I just don't see what the Crown reduction did to help this tree. ...I can even see leaving it alone,
With that kind of defect and that kind of target, that would be the height of arboricultural irresponsibility. Ar eyou sure you meat to say that?
but hacking away trying to make it conform to your idea of a symmetrical tree?
Every cut was made for a single reason--lessening risk. Aesthetics is seldom a factor; physics and safety drive the process. Increased symmetry can look better when it is a safer, more stable form, but many asymmetric trees are very stable, so with them there is nothing to change.

Unless it's a standalone specimen, every tree functions as a part of a grove and is evaluated in that light. This pine looked better imo when it had the graceful sweeping branches over the wires and house. But even without the split, I would have shortened them (tho not that many or that much), to decrease risk of limb breakage from ice and storms.

This tree is still fairly young, and will send new growth from all the growing tips, most of which are now pointing more up and to the other sides than out over the targets. Longterm it will again grow toward the light, and its beauty will increase a lot but the risk will increase only a little.
 
In that area with the potential for high winds in the region, I would try to get a C&B system in there.
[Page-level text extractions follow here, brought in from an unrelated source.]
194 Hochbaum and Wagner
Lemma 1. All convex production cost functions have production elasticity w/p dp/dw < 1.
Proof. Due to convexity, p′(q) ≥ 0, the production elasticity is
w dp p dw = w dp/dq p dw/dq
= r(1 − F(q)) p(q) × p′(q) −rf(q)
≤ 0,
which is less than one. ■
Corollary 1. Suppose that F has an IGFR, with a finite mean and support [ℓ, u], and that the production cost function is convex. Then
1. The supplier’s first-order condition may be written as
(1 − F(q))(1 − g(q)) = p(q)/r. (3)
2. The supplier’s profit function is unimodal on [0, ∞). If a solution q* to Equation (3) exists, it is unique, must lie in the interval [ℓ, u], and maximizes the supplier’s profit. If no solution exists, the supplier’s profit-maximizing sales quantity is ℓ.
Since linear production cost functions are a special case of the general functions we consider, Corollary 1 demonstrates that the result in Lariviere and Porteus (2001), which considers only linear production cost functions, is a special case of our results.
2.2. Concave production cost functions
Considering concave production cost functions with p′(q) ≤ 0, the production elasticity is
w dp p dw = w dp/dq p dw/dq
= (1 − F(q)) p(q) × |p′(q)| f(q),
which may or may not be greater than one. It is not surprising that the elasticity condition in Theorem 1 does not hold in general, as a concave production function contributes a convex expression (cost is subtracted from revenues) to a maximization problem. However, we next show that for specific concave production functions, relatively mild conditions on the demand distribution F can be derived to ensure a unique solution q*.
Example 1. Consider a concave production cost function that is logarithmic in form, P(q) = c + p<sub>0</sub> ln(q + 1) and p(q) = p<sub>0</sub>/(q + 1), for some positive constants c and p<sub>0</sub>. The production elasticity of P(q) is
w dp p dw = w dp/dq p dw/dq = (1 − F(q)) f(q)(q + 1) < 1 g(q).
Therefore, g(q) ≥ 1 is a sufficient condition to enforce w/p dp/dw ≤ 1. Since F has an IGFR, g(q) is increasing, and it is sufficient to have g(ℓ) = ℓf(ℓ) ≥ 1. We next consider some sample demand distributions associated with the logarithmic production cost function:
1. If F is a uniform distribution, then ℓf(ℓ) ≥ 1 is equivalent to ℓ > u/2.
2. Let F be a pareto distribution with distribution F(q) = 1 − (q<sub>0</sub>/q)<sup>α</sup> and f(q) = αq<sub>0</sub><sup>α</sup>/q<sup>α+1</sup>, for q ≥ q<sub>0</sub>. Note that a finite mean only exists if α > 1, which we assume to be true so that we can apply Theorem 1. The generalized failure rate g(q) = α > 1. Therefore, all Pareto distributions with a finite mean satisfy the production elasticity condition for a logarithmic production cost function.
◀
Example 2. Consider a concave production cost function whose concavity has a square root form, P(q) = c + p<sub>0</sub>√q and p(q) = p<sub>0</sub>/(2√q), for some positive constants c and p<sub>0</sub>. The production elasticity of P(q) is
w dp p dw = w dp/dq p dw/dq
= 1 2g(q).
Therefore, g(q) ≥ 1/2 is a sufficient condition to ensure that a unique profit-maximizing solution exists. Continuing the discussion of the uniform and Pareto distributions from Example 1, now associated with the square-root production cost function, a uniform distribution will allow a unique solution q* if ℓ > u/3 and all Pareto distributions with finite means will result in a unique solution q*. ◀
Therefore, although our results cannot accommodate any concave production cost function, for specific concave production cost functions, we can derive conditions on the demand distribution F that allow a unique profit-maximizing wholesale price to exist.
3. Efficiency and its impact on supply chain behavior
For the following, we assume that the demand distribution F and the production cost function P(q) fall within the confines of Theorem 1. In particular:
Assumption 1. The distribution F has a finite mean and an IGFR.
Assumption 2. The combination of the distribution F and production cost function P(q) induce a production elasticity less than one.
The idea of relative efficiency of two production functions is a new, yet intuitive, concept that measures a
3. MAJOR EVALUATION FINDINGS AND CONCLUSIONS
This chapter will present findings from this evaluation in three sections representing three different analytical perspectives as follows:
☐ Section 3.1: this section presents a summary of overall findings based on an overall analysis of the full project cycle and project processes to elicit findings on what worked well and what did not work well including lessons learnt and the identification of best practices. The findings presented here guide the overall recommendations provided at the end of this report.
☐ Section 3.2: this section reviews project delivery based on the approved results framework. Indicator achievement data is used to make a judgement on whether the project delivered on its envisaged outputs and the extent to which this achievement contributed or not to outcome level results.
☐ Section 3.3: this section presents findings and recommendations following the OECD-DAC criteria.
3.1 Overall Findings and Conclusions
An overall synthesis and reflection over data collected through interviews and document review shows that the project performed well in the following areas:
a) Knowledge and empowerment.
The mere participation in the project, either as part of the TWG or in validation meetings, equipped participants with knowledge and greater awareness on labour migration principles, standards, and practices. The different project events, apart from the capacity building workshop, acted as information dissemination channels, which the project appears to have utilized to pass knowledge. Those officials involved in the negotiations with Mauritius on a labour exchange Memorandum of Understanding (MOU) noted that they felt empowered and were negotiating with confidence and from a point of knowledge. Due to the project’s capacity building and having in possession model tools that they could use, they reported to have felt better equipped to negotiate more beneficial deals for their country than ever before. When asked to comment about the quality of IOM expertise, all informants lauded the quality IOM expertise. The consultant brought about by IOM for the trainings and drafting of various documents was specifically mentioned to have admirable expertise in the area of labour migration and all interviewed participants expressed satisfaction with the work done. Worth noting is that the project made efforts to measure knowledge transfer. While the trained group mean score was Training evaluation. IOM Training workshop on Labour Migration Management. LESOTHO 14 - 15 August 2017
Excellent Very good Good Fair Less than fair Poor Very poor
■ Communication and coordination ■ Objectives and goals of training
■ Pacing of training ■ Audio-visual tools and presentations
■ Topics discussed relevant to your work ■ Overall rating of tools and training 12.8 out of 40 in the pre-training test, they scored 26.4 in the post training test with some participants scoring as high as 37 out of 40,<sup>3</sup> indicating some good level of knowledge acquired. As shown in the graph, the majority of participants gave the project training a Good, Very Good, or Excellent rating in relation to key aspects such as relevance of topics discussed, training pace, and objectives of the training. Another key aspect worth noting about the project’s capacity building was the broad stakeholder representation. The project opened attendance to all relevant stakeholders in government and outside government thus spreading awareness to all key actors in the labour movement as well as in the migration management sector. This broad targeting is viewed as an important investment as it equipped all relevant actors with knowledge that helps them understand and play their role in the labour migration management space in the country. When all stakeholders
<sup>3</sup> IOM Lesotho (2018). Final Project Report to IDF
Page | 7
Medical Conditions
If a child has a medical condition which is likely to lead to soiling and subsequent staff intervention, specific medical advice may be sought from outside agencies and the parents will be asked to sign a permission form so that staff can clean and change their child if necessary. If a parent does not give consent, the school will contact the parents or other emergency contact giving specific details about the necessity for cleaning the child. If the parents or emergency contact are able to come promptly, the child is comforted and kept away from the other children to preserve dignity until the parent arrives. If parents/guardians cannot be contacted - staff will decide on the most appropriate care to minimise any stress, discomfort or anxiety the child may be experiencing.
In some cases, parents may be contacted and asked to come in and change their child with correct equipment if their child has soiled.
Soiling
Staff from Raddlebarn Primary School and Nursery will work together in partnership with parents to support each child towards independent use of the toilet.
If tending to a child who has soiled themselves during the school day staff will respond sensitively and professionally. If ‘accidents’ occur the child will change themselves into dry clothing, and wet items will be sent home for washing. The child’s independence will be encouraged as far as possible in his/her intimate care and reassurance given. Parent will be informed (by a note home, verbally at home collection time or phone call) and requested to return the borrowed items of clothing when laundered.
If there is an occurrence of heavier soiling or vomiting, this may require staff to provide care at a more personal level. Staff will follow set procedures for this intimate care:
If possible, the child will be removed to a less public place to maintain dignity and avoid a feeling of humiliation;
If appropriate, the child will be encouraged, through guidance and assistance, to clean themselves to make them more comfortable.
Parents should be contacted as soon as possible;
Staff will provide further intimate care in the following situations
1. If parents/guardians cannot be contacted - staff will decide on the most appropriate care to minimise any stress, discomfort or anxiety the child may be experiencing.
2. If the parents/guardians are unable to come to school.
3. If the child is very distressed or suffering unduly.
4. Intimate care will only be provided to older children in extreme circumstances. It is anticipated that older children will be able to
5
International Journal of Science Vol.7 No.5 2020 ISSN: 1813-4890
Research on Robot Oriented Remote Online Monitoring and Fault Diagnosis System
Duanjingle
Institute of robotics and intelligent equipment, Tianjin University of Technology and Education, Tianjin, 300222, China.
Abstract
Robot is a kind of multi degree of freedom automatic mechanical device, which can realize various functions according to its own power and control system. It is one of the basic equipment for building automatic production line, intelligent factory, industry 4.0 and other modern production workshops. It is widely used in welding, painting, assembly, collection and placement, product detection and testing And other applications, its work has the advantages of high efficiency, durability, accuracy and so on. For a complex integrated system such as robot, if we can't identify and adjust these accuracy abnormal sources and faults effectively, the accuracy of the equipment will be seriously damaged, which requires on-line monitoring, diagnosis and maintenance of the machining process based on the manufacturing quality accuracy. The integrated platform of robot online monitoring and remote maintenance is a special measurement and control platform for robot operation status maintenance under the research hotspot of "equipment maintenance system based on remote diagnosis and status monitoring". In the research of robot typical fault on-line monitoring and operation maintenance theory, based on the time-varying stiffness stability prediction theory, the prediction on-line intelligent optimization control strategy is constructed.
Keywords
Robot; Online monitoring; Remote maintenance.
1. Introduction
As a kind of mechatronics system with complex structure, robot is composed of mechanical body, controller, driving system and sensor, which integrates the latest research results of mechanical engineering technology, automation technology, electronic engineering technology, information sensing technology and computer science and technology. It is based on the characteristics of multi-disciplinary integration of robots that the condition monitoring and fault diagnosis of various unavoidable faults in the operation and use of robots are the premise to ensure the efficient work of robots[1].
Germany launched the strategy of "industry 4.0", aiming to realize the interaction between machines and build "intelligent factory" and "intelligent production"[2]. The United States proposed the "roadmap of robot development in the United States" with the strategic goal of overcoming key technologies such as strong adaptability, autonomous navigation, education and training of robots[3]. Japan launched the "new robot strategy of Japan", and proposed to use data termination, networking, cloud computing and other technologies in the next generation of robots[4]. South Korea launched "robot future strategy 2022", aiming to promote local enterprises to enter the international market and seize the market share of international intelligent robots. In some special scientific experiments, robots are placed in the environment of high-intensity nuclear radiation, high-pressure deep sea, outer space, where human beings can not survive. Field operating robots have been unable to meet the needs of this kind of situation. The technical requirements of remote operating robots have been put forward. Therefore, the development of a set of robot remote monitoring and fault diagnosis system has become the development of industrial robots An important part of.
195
All Pinus with that look have a high failure rate, IM(ns)HO
 
lets not ignore the southern pine beetle problem - do that and all your pruning cabeling and bracing is for naught. bushman suggested a spray and i agree. for those of you who do live amongst the southern pine beetle it is an epidemic. the spb will kill its host quickly sending pherremone attractants to all their buddies, then move on to healthy trees and kill them. the spb can decimate entire trackts of pinus taeda. many times removal is the primary option, but in the case of trying to save the tree...
i would suggest some bifenthrin, primarilty the product onyx which i have good results with and even put to the test on a lobloyy in my own yard. also some deep root watering will help to mitigate the beetle damage. dont ignore this treeseer.
 
arboromega said:
lets not ignore the southern pine beetle problem -... it is an epidemic. ...in the case of trying to save the tree...
i would suggest some bifenthrin, primarilty the product onyx...also some deep root watering will help to mitigate the beetle damage. dont ignore this treeseer.
Thanks omega, it was my opinion and I think others' too that the profuse pitching was a sign that the invasion was likely repelled. However, it's been ~9 yrs since the spb population hit epidemic levels, and I remember the last one--very ugly as you say. nOthing to fool with.

My faith in Onyx is poor due to its use on a big oak for borers. Guys in a yellow truck sprayed an infestation in nov and feb. I was called to the tree in May and borers were still quite active. I dug away the dead tissue, hit it with a garden hose, and am going back to treat the active spots. Not sure I'll use onyx on it again; what esle is good?